§ Task to carry out
Reproduce every line of the records below, word for word and with nothing changed.

§ Collected data
------------------------
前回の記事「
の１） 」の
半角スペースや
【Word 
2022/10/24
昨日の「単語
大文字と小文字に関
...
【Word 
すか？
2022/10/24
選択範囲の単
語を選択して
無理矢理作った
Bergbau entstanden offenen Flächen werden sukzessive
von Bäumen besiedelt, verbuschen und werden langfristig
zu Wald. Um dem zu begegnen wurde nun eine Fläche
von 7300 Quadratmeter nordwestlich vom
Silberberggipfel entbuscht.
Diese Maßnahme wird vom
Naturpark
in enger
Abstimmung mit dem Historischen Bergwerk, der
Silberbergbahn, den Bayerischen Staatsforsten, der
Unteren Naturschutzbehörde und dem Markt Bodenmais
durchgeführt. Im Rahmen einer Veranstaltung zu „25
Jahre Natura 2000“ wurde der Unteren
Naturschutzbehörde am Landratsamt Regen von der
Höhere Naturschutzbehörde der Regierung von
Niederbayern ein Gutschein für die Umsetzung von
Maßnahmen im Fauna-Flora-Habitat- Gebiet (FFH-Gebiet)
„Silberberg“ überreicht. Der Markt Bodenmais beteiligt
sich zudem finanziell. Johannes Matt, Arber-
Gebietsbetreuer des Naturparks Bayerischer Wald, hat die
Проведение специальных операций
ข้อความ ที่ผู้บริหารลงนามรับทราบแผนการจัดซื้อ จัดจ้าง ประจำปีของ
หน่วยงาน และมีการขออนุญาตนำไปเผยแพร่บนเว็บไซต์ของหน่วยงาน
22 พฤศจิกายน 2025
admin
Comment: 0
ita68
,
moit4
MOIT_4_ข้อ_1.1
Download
------------------------
§ Answer for the task
前回の記事「
の１） 」の
半角スペースや
【Word 
2022/10/24
昨日の「単語
大文字と小文字に関
...
【Word 
すか？
2022/10/24
選択範囲の単
語を選択して
無理矢理作った
Bergbau entstanden offenen Flächen werden sukzessive
von Bäumen besiedelt, verbuschen und werden langfristig
zu Wald. Um dem zu begegnen wurde nun eine Fläche
von 7300 Quadratmeter nordwestlich vom
Silberberggipfel entbuscht.
Diese Maßnahme wird vom
Naturpark
in enger
Abstimmung mit dem Historischen Bergwerk, der
Silberbergbahn, den Bayerischen Staatsforsten, der
Unteren Naturschutzbehörde und dem Markt Bodenmais
durchgeführt. Im Rahmen einer Veranstaltung zu „25
Jahre Natura 2000“ wurde der Unteren
Naturschutzbehörde am Landratsamt Regen von der
Höhere Naturschutzbehörde der Regierung von
Niederbayern ein Gutschein für die Umsetzung von
Maßnahmen im Fauna-Flora-Habitat- Gebiet (FFH-Gebiet)
„Silberberg“ überreicht. Der Markt Bodenmais beteiligt
sich zudem finanziell. Johannes Matt, Arber-
Gebietsbetreuer des Naturparks Bayerischer Wald, hat die
Проведение специальных операций
ข้อความ ที่ผู้บริหารลงนามรับทราบแผนการจัดซื้อ จัดจ้าง ประจำปีของ
หน่วยงาน และมีการขออนุญาตนำไปเผยแพร่บนเว็บไซต์ของหน่วยงาน
22 พฤศจิกายน 2025
admin
Comment: 0
ita68
,
moit4
MOIT_4_ข้อ_1.1
Download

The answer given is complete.